→ TAREA PLANTEADA 1
Enumera las actividades por las que, según el texto sobre Oh dulces prendas, Desiderio Blanco ya era conocido en Perú y en el extranjero.
→ TAREA PLANTEADA 2
Transcribe del texto sobre Oh dulces prendas el fragmento que empieza con las palabras "Presentado en la" y termina con "su propia enunciación.".

→ FUENTE
....................

Estos versos pertenecen al poemario Oh dulces prendas, publicado por Desiderio Blanco en 2006. Exrector de la Universidad de Lima (de 1989 a 1994), ya era conocido en Perú y en el extranjero por sus trabajos como investigador, especialista en cine, pedagogo y traductor, actividades todas ellas que ejercía esencialmente como semiotista. En este contexto, la publicación de un libro de poesía con su nombre fue una verdadera sorpresa. Pero ahora que él se fue, el 2 de julio de 2022, esta obra, a la vez marginal en el plano académico e indudablemente esencial como gesto existencial, adquiere para nosotros un nuevo sentido. No sólo porque, en términos afectivos, nos devuelve un poco de la presencia de nuestro amigo, sino también porque la relectura de este libro nos recuerda viejas discusiones con él, en particular en lo que se refiere a la posibilidad de un enfoque semiótico de la “experiencia”.2
Los poemas que componen esta compilación datan, unos, de 1950-55 (primera parte, “Ascética”, poemas I a X), otros, de 1965-70 (segunda parte, “Corporalia”, poemas XI a XX). Por tanto, es claro que si el autor aún no era semiotista cuando los escribió, hacía tiempo que lo era cuando los publicó, en 2006. No intentaremos descubrir las motivaciones psicológicas (las “intenciones del autor”, como se decía en otro tiempo) que pudieron llevarle a divulgar estos textos después de haberlos mantenido en reserva durante tanto tiempo. En cambio, nos gustaría identificar las implicaciones semióticas de esta obra publicada aproximadamente cincuenta años después de haber sido escrita.
Presentado en la primera parte como una confesión, y en la segunda como un mensaje dirigido a la amada, el texto describe dos experiencias que, a primera vista, parecen antitéticas: inicialmente, una vida de ascetismo religioso —Lo importante es el alma—, en seguida, una pasión amorosa asumida carnalmente —lo primero es el cuerpo. Pero esta polarización será superada: (...) adoro tu cuerpo, cuerpo a cuerpo, / porque el cuerpo / es salvación del alma.3 Si este volumen fuera una mera presentación de la doctrina dualista que opone cuerpo y espíritu, alma y carne, seguida de una crítica, no se trataría de una obra poética, sino de una reflexión de carácter filosófico entre muchas otras. Pero desde el principio este libro se destaca como algo muy distinto: nada de retórica disertativa o argumentativa, sino un discurso lírico que expresa el presente de su propia enunciación.

....................

→ ÍTEMS MOSTRADOS
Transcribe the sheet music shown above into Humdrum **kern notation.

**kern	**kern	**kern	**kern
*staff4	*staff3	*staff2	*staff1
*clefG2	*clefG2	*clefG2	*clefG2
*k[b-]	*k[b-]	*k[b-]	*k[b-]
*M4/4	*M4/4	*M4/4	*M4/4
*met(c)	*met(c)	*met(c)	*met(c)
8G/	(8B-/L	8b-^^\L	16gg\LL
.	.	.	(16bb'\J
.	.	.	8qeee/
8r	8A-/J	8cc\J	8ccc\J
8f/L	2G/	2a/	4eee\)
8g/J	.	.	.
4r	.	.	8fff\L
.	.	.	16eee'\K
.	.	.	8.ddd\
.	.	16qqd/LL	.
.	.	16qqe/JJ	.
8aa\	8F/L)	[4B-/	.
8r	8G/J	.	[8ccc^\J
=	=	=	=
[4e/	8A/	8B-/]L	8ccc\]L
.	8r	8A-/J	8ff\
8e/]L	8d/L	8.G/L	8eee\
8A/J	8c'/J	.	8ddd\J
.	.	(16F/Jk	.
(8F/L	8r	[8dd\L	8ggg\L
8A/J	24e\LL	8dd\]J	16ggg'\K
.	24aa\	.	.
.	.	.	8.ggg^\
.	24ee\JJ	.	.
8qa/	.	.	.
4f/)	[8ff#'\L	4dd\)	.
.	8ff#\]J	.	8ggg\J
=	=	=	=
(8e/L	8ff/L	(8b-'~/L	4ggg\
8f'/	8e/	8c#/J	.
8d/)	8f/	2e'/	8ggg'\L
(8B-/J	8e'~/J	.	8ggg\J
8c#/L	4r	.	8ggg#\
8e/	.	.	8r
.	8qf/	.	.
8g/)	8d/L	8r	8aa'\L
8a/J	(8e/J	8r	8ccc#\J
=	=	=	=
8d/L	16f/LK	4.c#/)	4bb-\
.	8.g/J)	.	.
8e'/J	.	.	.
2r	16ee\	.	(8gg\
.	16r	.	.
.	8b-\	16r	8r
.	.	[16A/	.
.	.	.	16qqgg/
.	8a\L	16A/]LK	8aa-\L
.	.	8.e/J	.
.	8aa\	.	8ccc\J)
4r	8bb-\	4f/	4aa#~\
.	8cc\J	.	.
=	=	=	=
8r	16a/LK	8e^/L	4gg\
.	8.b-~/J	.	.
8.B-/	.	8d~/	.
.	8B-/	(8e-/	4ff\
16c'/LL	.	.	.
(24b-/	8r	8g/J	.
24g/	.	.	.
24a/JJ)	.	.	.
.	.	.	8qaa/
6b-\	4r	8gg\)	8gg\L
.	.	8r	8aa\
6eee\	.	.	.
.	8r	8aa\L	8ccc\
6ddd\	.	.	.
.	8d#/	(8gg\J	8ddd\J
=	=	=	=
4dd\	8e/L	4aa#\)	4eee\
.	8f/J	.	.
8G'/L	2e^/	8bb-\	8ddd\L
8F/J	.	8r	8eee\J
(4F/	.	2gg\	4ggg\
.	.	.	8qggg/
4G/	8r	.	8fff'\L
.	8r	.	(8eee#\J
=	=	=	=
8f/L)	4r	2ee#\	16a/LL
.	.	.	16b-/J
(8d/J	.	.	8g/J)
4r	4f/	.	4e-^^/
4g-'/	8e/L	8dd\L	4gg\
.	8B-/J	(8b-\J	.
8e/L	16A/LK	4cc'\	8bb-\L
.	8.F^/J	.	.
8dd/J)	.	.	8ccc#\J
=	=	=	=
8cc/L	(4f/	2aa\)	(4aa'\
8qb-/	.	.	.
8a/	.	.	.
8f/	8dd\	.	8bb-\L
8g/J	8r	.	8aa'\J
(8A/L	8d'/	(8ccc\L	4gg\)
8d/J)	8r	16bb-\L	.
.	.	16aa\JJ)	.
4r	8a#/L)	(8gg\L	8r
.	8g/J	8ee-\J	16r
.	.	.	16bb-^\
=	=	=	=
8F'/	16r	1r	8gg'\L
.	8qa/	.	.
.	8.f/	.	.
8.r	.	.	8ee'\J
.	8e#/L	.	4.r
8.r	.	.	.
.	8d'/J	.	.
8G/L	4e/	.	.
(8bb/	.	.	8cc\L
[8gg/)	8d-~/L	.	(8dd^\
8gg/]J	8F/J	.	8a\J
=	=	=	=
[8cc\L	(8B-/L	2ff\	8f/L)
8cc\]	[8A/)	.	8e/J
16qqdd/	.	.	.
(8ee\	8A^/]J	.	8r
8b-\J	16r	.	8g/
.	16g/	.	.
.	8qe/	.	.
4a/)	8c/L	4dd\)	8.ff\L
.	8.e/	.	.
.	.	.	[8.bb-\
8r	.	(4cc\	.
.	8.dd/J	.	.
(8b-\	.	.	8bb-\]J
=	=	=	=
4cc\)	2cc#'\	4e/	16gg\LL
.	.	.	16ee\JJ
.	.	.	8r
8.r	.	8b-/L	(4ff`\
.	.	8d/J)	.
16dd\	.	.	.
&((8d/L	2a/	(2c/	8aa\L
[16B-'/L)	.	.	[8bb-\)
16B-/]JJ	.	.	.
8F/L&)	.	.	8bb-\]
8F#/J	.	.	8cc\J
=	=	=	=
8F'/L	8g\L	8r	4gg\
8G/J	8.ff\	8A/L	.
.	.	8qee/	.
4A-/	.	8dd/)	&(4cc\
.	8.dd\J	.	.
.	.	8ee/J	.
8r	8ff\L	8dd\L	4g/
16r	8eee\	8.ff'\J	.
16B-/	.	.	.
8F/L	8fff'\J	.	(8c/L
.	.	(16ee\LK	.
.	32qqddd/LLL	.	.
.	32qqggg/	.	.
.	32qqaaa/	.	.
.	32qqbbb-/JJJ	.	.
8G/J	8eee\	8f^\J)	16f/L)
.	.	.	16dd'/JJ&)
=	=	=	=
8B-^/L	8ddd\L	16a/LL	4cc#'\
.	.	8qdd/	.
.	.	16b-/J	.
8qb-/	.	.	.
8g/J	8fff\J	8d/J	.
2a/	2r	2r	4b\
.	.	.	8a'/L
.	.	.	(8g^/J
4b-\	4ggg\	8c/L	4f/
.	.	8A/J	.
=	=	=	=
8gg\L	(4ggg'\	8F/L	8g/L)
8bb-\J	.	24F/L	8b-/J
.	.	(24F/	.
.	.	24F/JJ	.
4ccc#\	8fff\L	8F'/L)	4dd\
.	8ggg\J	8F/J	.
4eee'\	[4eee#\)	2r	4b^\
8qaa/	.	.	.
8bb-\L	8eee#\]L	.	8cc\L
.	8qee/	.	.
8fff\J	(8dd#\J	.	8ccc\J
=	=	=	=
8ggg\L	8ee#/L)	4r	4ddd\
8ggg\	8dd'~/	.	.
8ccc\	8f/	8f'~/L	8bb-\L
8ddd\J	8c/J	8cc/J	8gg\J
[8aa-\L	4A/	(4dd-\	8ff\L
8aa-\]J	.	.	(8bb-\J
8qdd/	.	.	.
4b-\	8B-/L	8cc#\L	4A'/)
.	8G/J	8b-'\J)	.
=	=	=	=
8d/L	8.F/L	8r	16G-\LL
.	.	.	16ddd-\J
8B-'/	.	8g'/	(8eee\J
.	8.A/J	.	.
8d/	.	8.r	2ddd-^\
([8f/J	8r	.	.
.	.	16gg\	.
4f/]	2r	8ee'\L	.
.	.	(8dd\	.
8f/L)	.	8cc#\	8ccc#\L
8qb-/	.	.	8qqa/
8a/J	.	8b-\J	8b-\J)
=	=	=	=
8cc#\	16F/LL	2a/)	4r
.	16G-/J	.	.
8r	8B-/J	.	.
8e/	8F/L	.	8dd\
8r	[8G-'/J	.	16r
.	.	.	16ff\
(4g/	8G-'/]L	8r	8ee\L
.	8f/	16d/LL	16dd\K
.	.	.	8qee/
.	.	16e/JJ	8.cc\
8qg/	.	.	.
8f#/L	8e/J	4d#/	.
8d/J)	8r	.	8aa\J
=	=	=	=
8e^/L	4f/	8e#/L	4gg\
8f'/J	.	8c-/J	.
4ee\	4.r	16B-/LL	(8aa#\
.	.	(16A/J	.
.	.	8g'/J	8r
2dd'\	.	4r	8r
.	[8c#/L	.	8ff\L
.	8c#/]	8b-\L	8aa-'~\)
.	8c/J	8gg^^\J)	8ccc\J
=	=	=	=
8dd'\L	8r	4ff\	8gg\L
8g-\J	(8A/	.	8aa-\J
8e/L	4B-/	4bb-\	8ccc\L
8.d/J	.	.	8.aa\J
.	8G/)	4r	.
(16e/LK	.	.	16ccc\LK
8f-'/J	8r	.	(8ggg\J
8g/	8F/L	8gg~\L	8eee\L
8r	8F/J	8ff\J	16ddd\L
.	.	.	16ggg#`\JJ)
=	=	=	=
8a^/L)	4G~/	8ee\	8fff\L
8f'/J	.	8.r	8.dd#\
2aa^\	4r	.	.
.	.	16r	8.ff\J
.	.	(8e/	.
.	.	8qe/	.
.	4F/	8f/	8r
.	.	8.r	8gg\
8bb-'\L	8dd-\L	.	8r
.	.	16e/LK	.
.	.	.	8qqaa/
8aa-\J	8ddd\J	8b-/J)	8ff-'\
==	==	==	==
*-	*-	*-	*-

....................

→ RESPUESTA DEL EJERCICIO 1
investigador, especialista en cine, pedagogo y traductor

→ RESPUESTA DEL EJERCICIO 2
Presentado en la primera parte como una confesión, y en la segunda como un mensaje dirigido a la amada, el texto describe dos experiencias que, a primera vista, parecen antitéticas: inicialmente, una vida de ascetismo religioso —Lo importante es el alma—, en seguida, una pasión amorosa asumida carnalmente —lo primero es el cuerpo. Pero esta polarización será superada: (...) adoro tu cuerpo, cuerpo a cuerpo, / porque el cuerpo / es salvación del alma.3 Si este volumen fuera una mera presentación de la doctrina dualista que opone cuerpo y espíritu, alma y carne, seguida de una crítica, no se trataría de una obra poética, sino de una reflexión de carácter filosófico entre muchas otras. Pero desde el principio este libro se destaca como algo muy distinto: nada de retórica disertativa o argumentativa, sino un discurso lírico que expresa el presente de su propia enunciación.